Polizist Richard Wacht sieht den Anstieg mit Sorge, hat aber eine einfache Erklärung dafür: Mehr Menschen verursachen mehr Verkehr. Zuzug verzeichnet nicht nur der Landkreis Dachau, sondern auch die umliegenden Landkreise. Damit würden alle Straßen mehr belastet. Viele Autofahrer versuchen, den Stau im Allacher Tunnel oder an anderen Engstellen zu umgehen und weichen auf Bundesstraßen und Staatsstraßen aus oder fahren durch die Orte. Zugleich nehme auch der Schwerlastverkehr zu, sagt Wacht. In der Gegend gebe es schließlich mehrere Logistikunternehmen, nicht nur MAN und Transporte aus dem Bergkirchener Gewerbegebiet drängen auf die Straße, auch aus Richtung Eching und Neufahrn rollt der Verkehr. Nicht zuletzt der Lieferverkehr: "Wer bestellt denn nicht bei Zalando?"

Die Wege von Autos und Wild kreuzen sich jetzt öfter

Anderes Einkaufsverhalten, andere Arbeitszeiten - auch gesellschaftliche Veränderungen macht Wacht für die Verkehrslage verantwortlich. Zum Beispiel für die Wildunfälle. Mehr Menschen müssten heute später im Büro erscheinen, arbeiteten dafür abends länger. Sind also häufiger in der Dämmerung unterwegs. Begegnungen mit Rehen gibt es fast ausschließlich in der Dämmerung. Andere wiederum müssen wegen des zunehmenden Verkehrs und immer häufigerer und längerer Staus früher los - fahren also in der Morgendämmerung über die Landkreisstraßen. "Die Rush Hour dehnt sich zeitlich aus."

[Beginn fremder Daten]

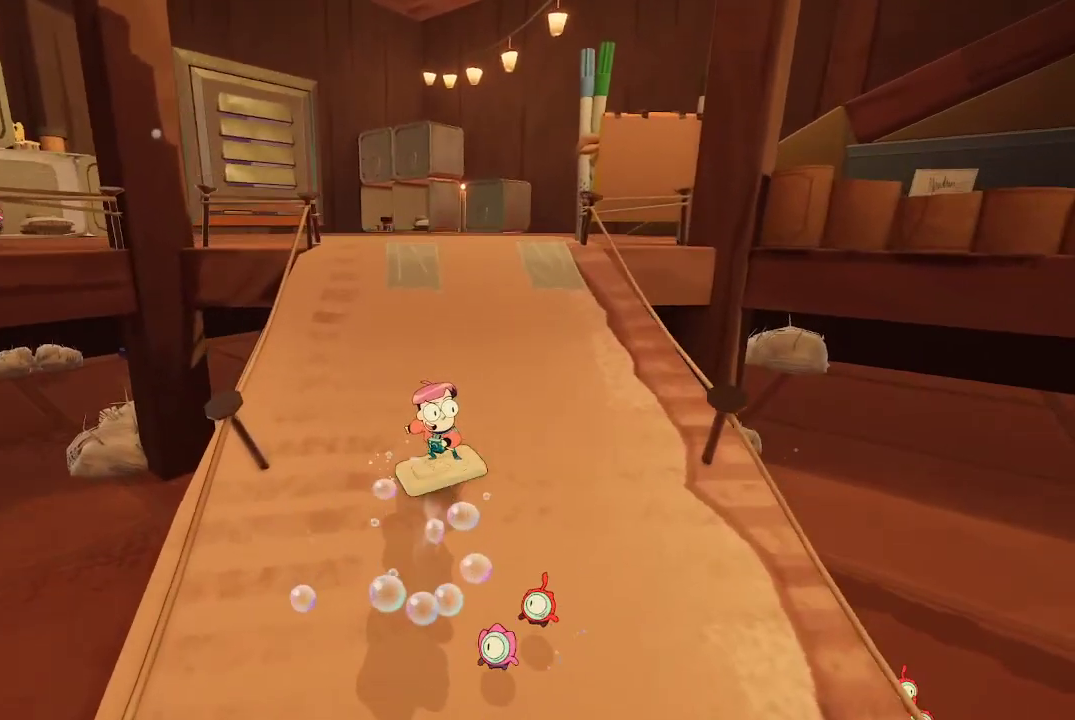
{"buttons": [], "left_stick": "up", "right_stick": "center", "events": [[233, "R1", "up"]]}
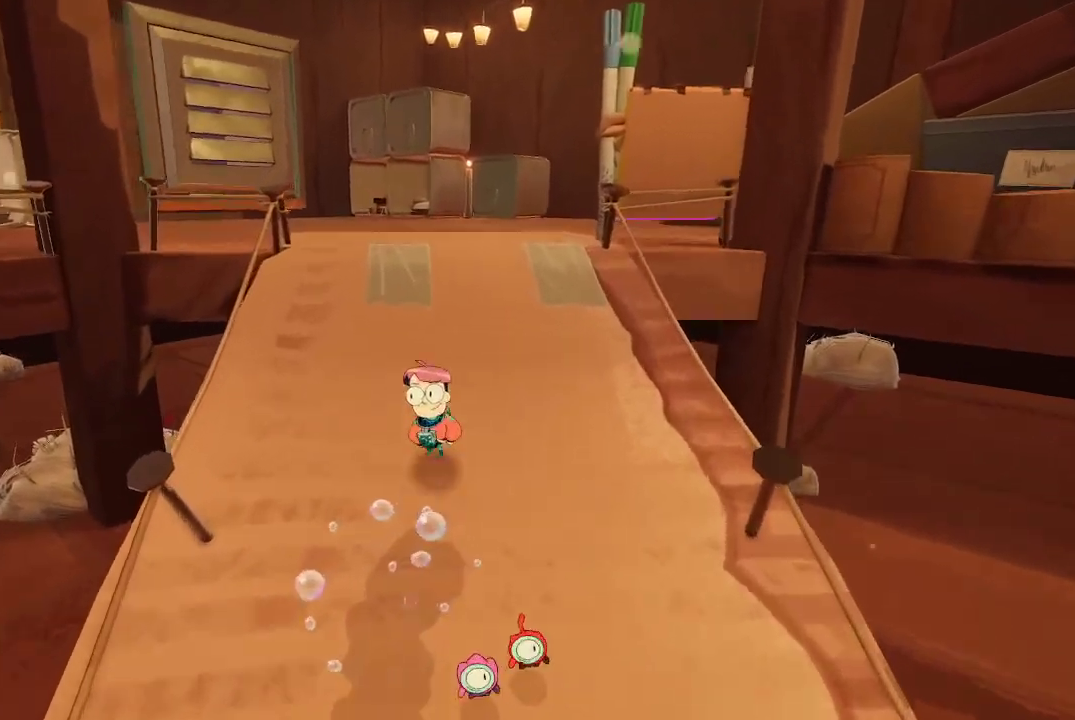
{"buttons": [], "left_stick": "up", "right_stick": "center", "events": []}
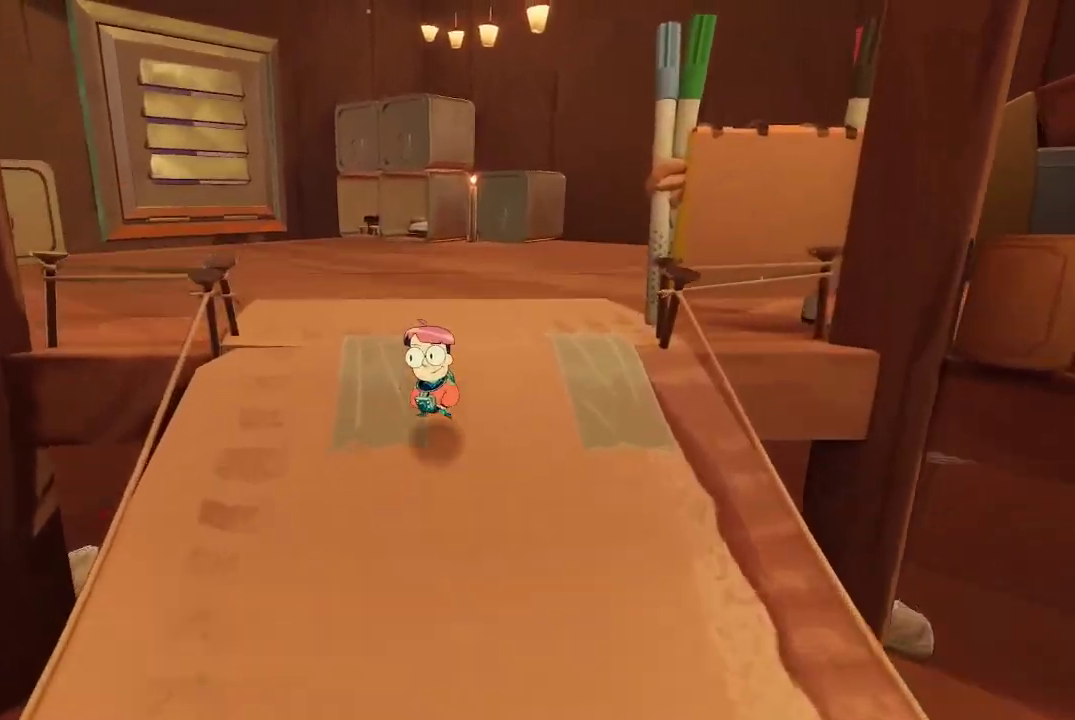
{"buttons": [], "left_stick": "up", "right_stick": "center", "events": [[67, "right_stick", "right"], [300, "right_stick", "up-right"], [400, "right_stick", "center"]]}
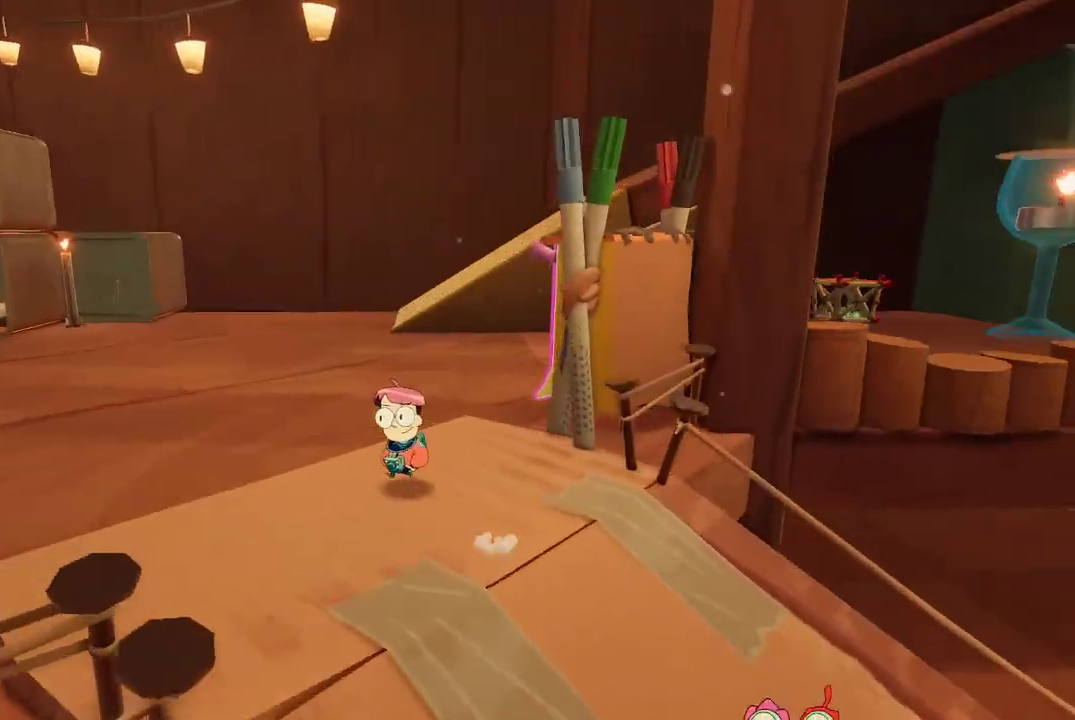
{"buttons": [], "left_stick": "left", "right_stick": "right", "events": [[133, "right_stick", "right"], [267, "left_stick", "up-left"], [467, "left_stick", "left"]]}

Wacht rät dringend dazu, Wild nicht auszuweichen. "Kontrolliert abbremsen, in der Spur bleiben, den Zusammenprall in Kauf nehmen", sagt er. Auch wenn selbst die Vorstellung schwer fällt. Ausweichen, gar das Steuer verreißen, führe häufig zu weitaus schlimmeren Unfällen, warnt der Polizist.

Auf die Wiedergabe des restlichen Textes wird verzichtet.